**What you have to do**
Write out the data below word for word, from the line with "NINA ist für iPhone und iPad verfügbar und" to the line with "Gleichzeitig gibt es neue Vorlagen, neue", including both of those lines.

**Stored data**
--------------------------------
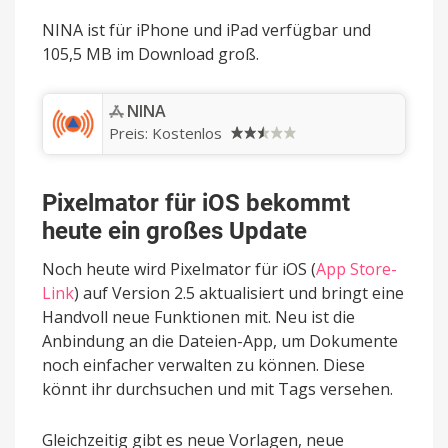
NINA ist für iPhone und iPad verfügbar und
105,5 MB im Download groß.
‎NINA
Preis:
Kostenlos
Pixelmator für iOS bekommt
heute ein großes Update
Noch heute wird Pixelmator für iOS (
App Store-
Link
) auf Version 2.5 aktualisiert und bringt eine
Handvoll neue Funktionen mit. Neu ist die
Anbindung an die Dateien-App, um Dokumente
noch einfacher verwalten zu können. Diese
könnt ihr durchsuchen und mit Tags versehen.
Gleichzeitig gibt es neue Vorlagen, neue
--------------------------------
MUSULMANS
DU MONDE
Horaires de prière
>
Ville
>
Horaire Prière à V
--------------------------------
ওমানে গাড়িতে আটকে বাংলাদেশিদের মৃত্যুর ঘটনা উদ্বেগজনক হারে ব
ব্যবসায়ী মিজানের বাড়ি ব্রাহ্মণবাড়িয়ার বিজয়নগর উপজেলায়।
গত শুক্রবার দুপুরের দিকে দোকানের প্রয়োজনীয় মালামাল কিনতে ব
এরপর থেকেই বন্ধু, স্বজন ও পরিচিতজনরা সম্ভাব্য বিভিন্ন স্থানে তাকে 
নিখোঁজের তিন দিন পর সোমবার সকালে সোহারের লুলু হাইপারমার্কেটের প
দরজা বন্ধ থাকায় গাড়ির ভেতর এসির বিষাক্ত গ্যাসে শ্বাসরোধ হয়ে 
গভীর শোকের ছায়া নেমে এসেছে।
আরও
--------------------------------
**Solved exercise**
NINA ist für iPhone und iPad verfügbar und
105,5 MB im Download groß.
‎NINA
Preis:
Kostenlos
Pixelmator für iOS bekommt
heute ein großes Update
Noch heute wird Pixelmator für iOS (
App Store-
Link
) auf Version 2.5 aktualisiert und bringt eine
Handvoll neue Funktionen mit. Neu ist die
Anbindung an die Dateien-App, um Dokumente
noch einfacher verwalten zu können. Diese
könnt ihr durchsuchen und mit Tags versehen.
Gleichzeitig gibt es neue Vorlagen, neue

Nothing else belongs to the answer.